As different data platforms (e.g. s3 vs. LabKey) have their own specific url and ways of authentication, different parameters need to be set up for how connection to the remote data repository is to be established. Once the connection is established, however, all other interactions (e.g. list, get, version, etc.) are done using the same set of functions. With that in mind, the steps outlined below are divided into
- Setting up the connection
- Interacting with the data product
Set up connection
Setting up connection to data products involves setting
- Board parameters: parameters relating to the remote location of the data product
- Credential parameters: parameters checked by the remote location of the data when trying to access
NOTE: prior to proceeding further verify that you have working credentials for the repository you need to access.
Board parameters
- For s3, you need to know the bucket name and the region.
- For LabKey, you need to know the url of platform and specific folder.
- For local boards, you only need to provide the path of the local folder
Format board parameters
For S3, you need to provide the s3 bucket name and region
board_params <- board_params_set_s3(
bucket_name = "bucket_name",
region = "us-east-1"
)
For local, you need to provide the absolute folder path
board_params <- board_params_set_local(
folder = "/project_folder/subfolder"
)
Format your credentials
This can be done with cred_set_aws
or
cred_set_labkey
functions. The cred_set function signatures
informs you of the type of parameters needed.

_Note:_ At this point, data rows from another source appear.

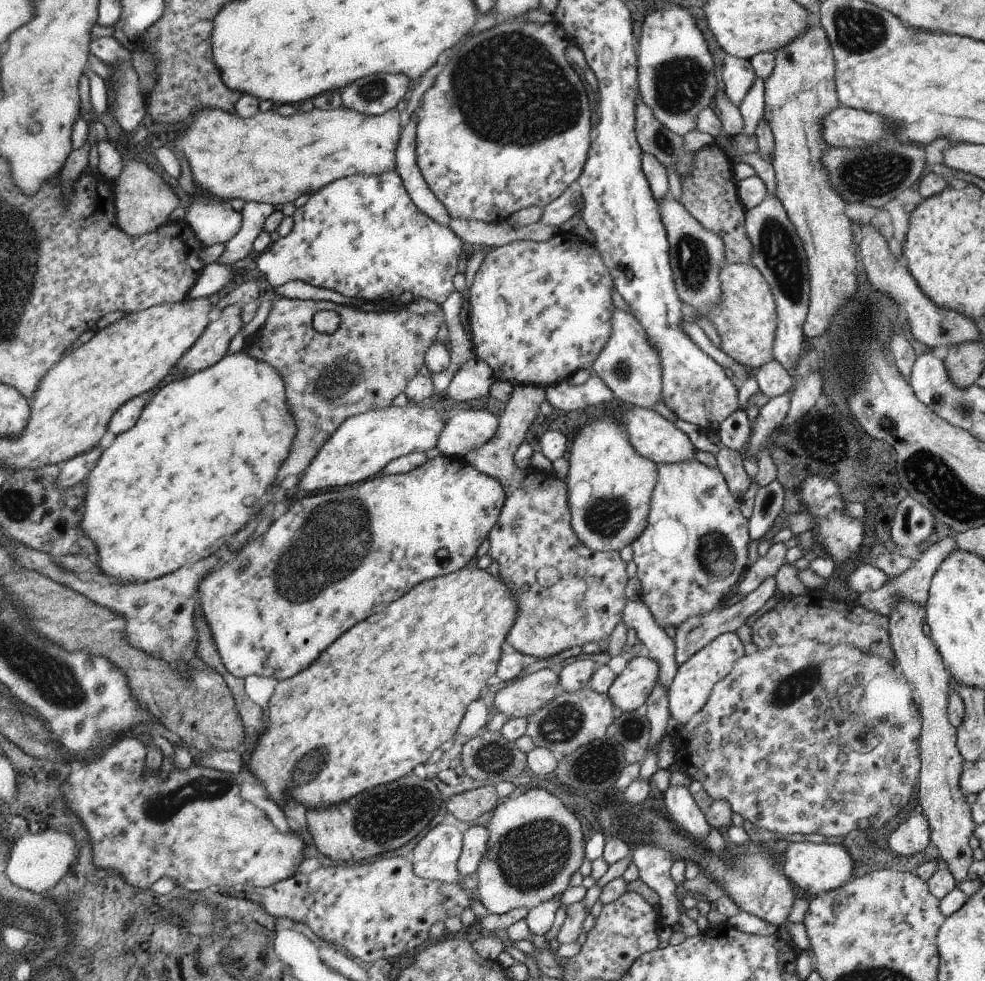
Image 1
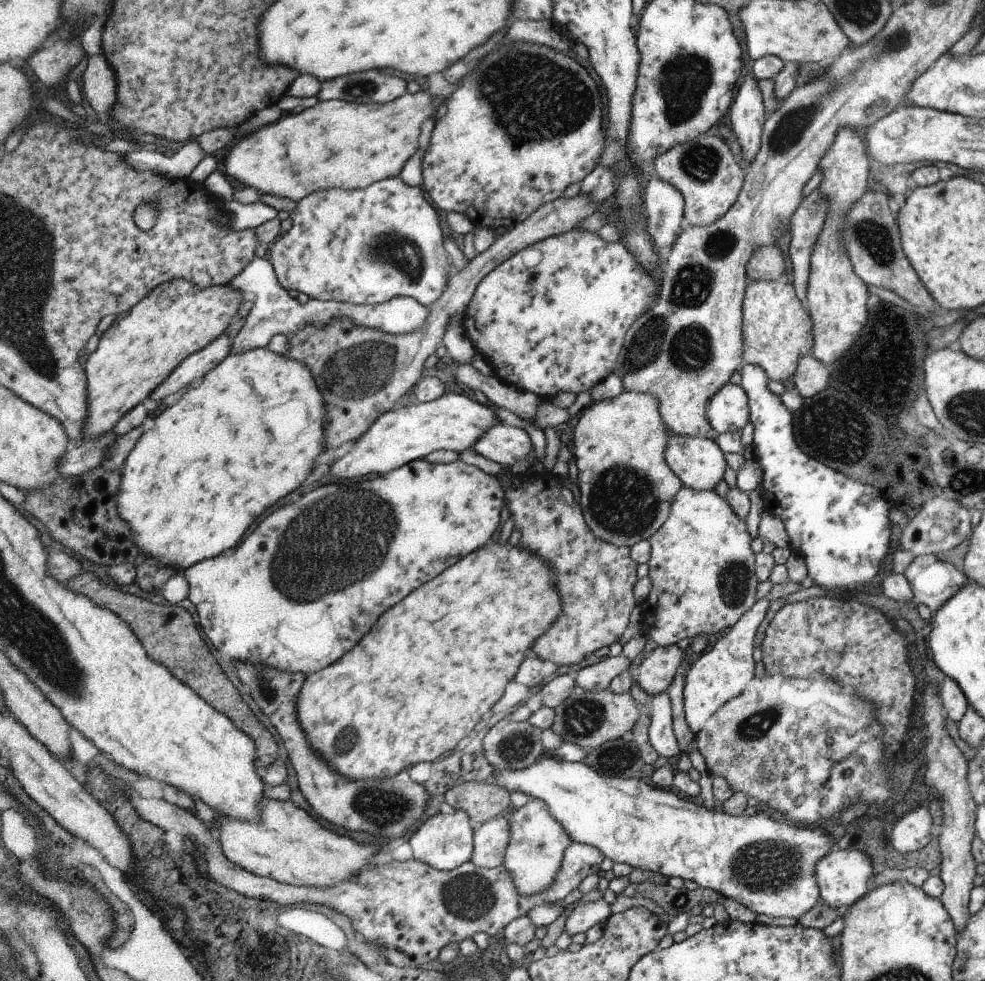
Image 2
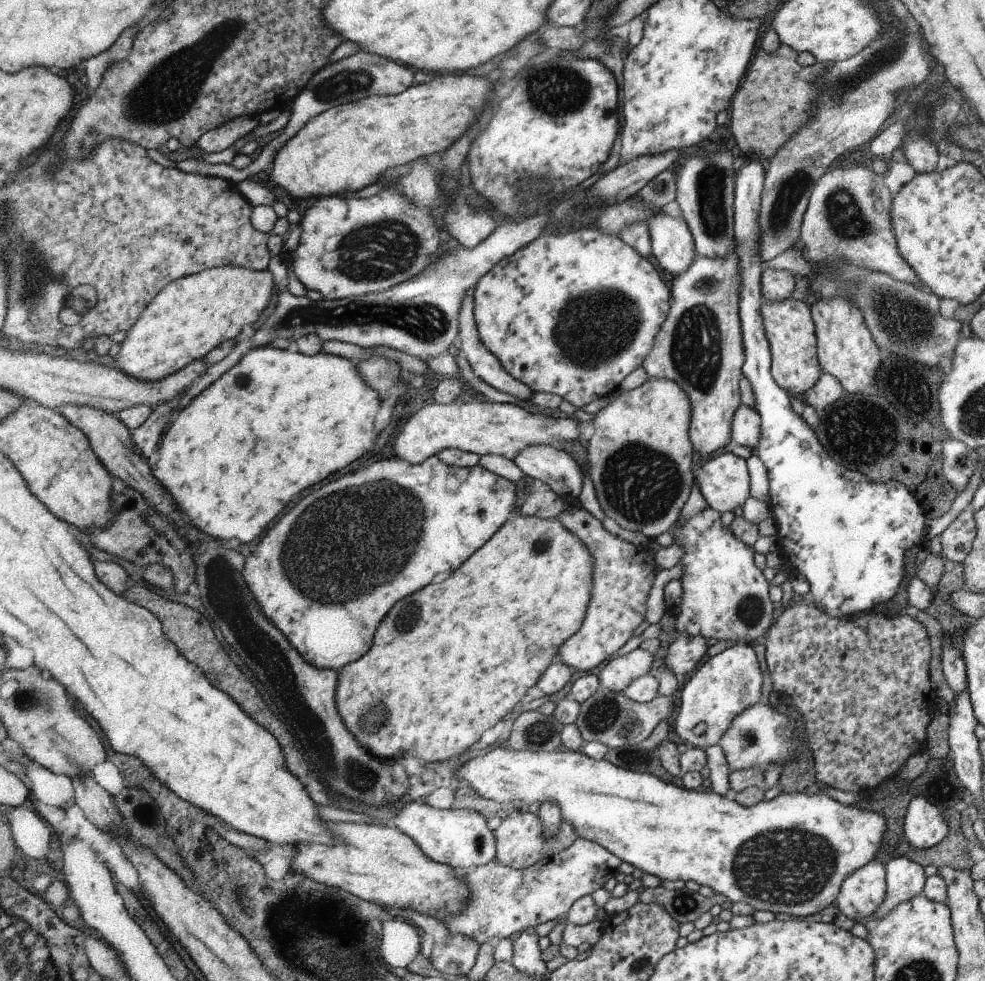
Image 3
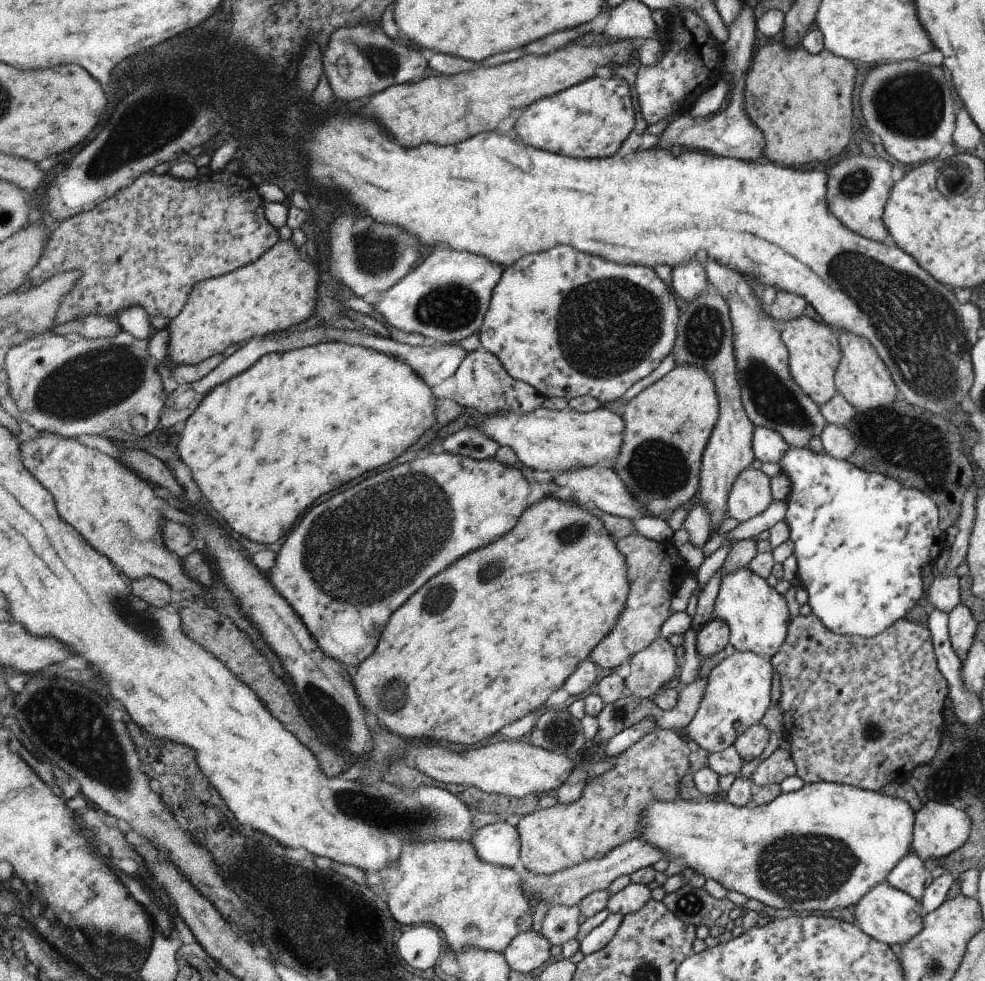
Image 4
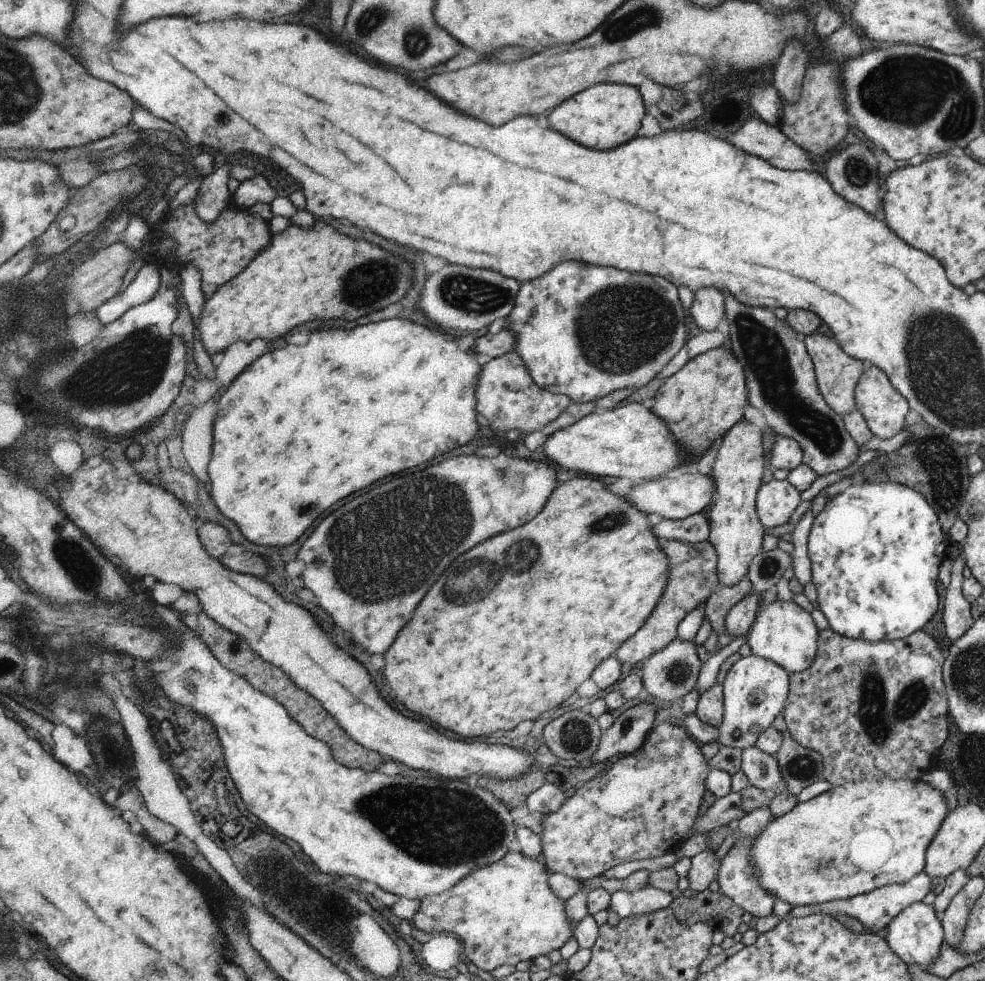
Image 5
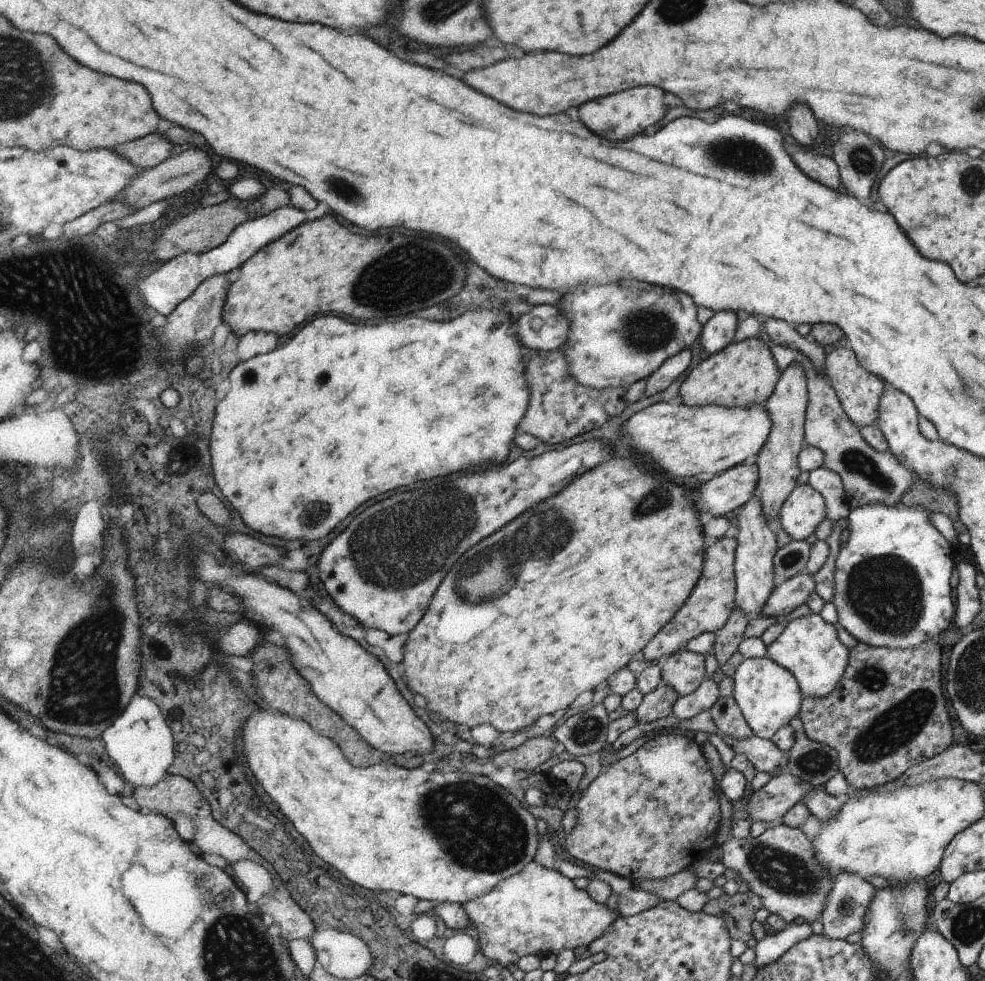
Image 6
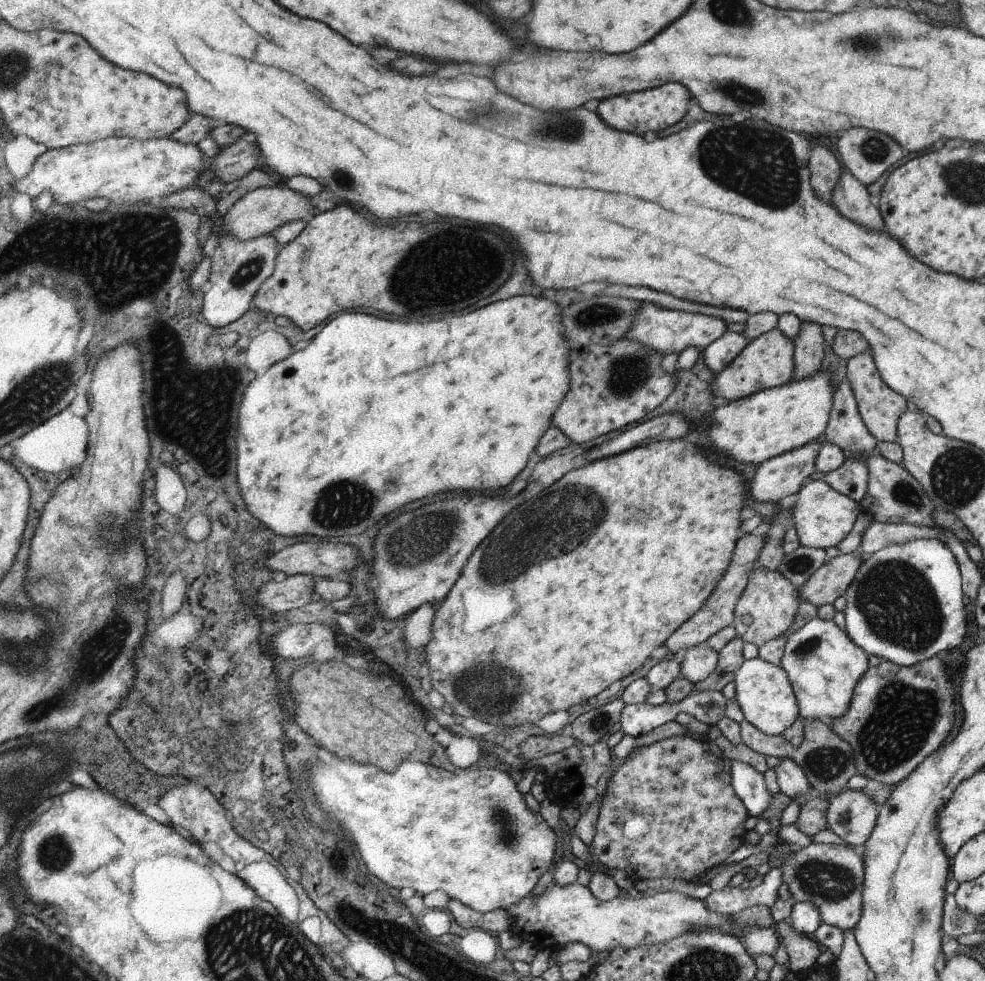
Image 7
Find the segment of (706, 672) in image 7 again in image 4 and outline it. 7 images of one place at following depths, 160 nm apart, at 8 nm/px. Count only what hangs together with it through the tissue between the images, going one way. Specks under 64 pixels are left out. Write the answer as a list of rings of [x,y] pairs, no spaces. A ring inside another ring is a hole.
[[[657,638],[624,666],[626,693],[650,699],[665,686],[665,682],[678,687],[682,665],[668,638]]]

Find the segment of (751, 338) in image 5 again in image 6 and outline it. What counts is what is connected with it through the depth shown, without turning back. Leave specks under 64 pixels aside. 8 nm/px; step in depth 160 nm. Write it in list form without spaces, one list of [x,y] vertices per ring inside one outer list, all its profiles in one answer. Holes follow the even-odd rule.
[[[765,332],[759,333],[756,337],[760,337],[763,341],[767,342],[767,345],[770,347],[770,350],[772,351],[772,354],[774,355],[774,358],[776,359],[776,362],[779,363],[779,369],[781,372],[783,370],[786,370],[787,366],[790,366],[792,362],[799,362],[807,372],[807,379],[808,379],[808,392],[809,392],[809,401],[807,404],[807,411],[805,416],[805,442],[806,445],[812,445],[816,448],[821,448],[821,451],[825,454],[824,460],[823,460],[823,466],[827,469],[833,470],[834,472],[837,472],[840,475],[840,478],[842,479],[846,494],[847,494],[847,500],[848,505],[850,509],[855,509],[856,507],[861,507],[867,504],[871,505],[887,505],[888,507],[896,507],[898,504],[902,504],[903,496],[905,493],[907,493],[912,488],[914,489],[914,483],[912,482],[913,474],[908,470],[904,465],[901,465],[900,462],[898,462],[898,459],[890,452],[880,452],[877,451],[875,448],[872,448],[866,441],[865,438],[861,435],[860,428],[858,428],[849,418],[849,416],[844,412],[844,409],[842,408],[842,405],[840,404],[839,398],[837,397],[837,394],[835,393],[835,390],[832,388],[832,385],[828,382],[826,376],[822,375],[818,371],[815,370],[813,367],[813,364],[804,356],[801,352],[798,352],[794,349],[789,349],[788,347],[777,345],[776,343],[773,343],[767,338],[767,335]]]

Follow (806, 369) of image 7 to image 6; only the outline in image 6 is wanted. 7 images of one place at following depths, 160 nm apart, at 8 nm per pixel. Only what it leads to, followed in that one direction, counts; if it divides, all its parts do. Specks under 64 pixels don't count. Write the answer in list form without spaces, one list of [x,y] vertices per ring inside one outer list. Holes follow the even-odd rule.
[[[792,362],[781,372],[775,392],[765,402],[773,422],[771,437],[768,437],[764,450],[756,456],[759,470],[757,484],[758,496],[762,502],[763,517],[767,524],[776,522],[781,517],[781,510],[786,499],[798,486],[798,476],[802,472],[798,457],[806,446],[805,416],[809,401],[808,379],[806,369],[799,362]]]

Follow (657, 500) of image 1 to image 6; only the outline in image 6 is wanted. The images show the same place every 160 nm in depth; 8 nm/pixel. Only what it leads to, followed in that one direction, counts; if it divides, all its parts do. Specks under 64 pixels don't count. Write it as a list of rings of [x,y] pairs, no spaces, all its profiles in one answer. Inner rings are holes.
[[[812,613],[789,622],[776,642],[767,648],[768,657],[795,675],[804,697],[823,699],[831,695],[844,676],[850,649],[840,642],[836,630],[835,625]]]

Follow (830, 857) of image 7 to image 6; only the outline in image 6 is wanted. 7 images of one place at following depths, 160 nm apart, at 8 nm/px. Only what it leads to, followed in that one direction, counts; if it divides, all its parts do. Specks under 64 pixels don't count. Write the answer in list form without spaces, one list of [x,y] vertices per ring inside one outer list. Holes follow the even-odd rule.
[[[780,824],[765,830],[757,838],[750,836],[738,840],[726,835],[725,841],[713,845],[704,858],[708,858],[719,848],[723,849],[724,854],[721,863],[741,872],[743,880],[750,884],[750,892],[762,897],[761,908],[780,915],[787,923],[819,920],[835,882],[824,865],[817,865],[813,842],[800,829]]]

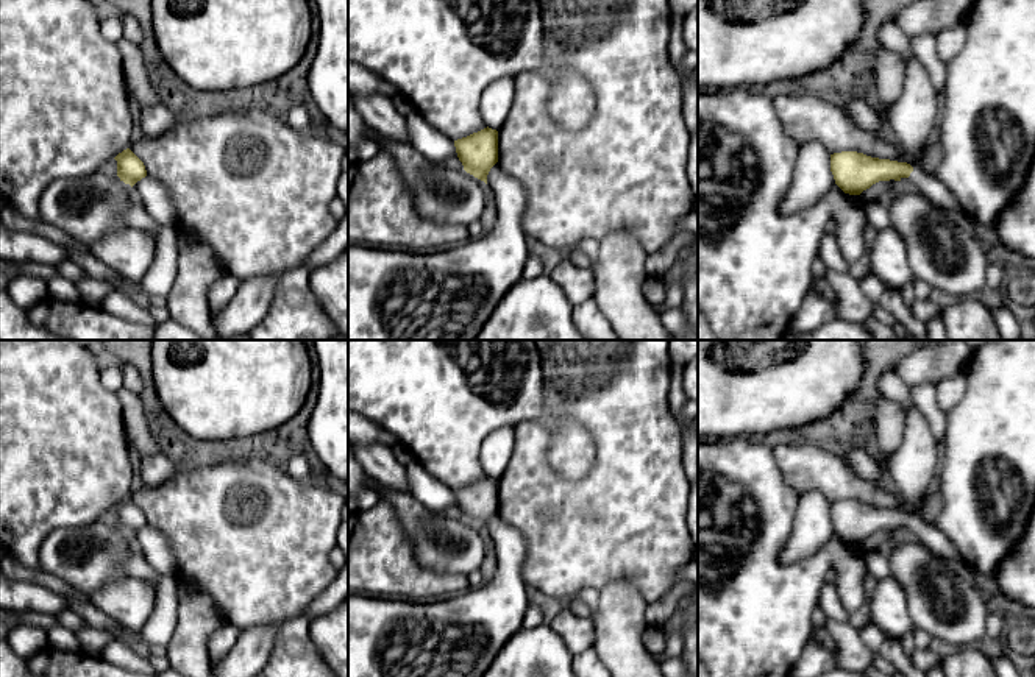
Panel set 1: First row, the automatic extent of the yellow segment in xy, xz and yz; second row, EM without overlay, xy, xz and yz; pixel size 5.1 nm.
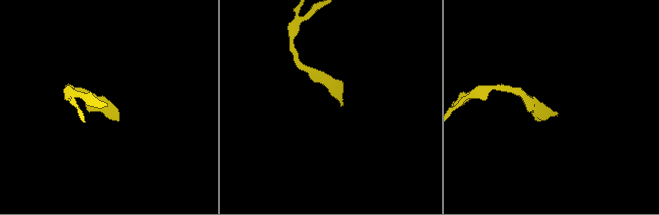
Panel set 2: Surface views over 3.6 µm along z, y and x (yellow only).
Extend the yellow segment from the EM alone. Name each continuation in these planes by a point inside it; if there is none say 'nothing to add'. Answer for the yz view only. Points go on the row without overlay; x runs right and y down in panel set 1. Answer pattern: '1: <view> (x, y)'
1: yz (923, 531)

NOTE: For security reasons, avoid putting your
credentials inside your script. It is highly recommended to establish a
habit of using environment variables in conjunction with secret
management packages like keyring
. Below, exemplifies this
pattern, where the env variables are set using
Sys.setenv("AWS_KEY" = "xxxx")
in console, or using
keyring
,
Sys.setenv("AWS_KEY" = keyring::key_get(service = "AWS_KEY")
.
Similarly, “AWS_SECRET” can be set as an environment variable.
The signature for creds for AWS s3 is takes two parameters.
aws_creds <- creds_set_aws(
key = Sys.getenv("AWS_KEY"),
secret = Sys.getenv("AWS_SECRET")
)
Connect and interact with data product
With the connection parameters established, interaction with the data product use the same set of function and format no matter where the data is housed.
Connect to the board
Then we can connect to the board.
board_object <- dp_connect(board_params = board_params, creds = aws_creds)
Work with the board
List what data products available on this board we just connected to. Note we need to pass the board object in order to list available data products.
dp_list(board_object = board_object)
Retrieve data
Load data into the working environment, e.g. as object
dp
. Specifying version is optional.
dp <- dp_get(
board_object = board_object,
data_name = "dp-studyid_branchid",
version = "c5a51c3"
)